▶ [Exercise instructions]:
With all images left out, restate the records below exactly as written.

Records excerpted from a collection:
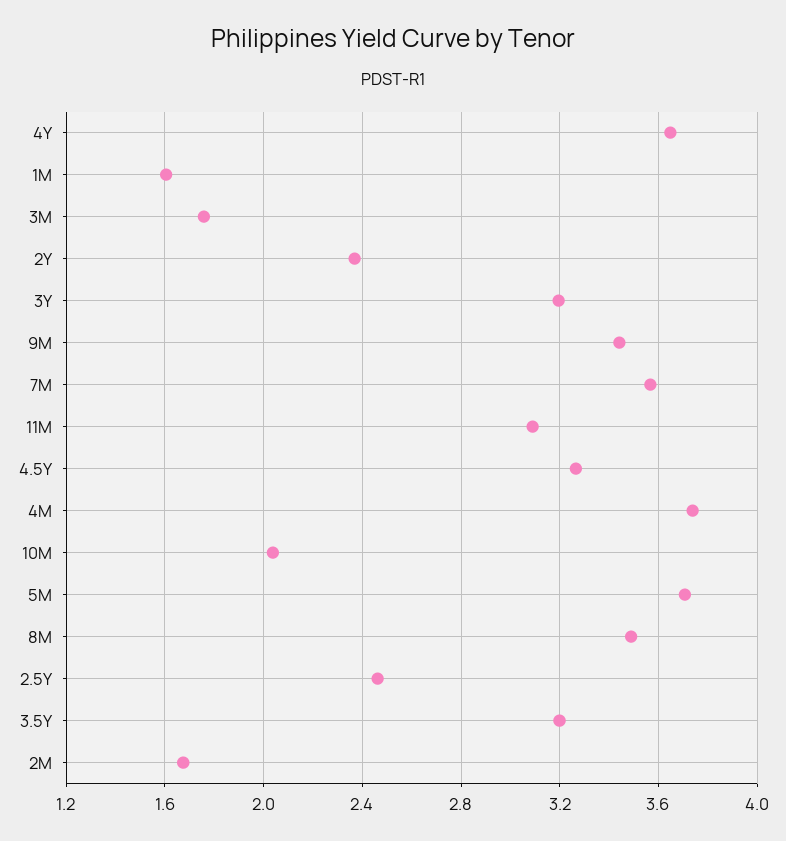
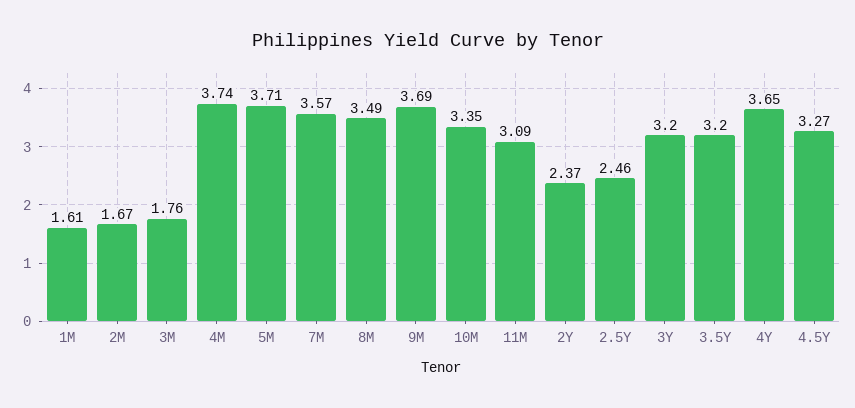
  {
    "4Y": 3.65,
    "1M": 1.61,
    "3M": 1.76,
    "2Y": 2.37,
    "3Y": 3.2,
-   "9M": 3.45,
+   "9M": 3.69,
    "7M": 3.57,
    "11M": 3.09,
    "4.5Y": 3.27,
    "4M": 3.74,
-   "10M": 2.05,
+   "10M": 3.35,
    "5M": 3.71,
    "8M": 3.49,
    "2.5Y": 2.46,
    "3.5Y": 3.2,
    "2M": 1.67
  }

▶ [Answer to the problem]:
  {
    "4Y": 3.65,
    "1M": 1.61,
    "3M": 1.76,
    "2Y": 2.37,
    "3Y": 3.2,
-   "9M": 3.45,
+   "9M": 3.69,
    "7M": 3.57,
    "11M": 3.09,
    "4.5Y": 3.27,
    "4M": 3.74,
-   "10M": 2.05,
+   "10M": 3.35,
    "5M": 3.71,
    "8M": 3.49,
    "2.5Y": 2.46,
    "3.5Y": 3.2,
    "2M": 1.67
  }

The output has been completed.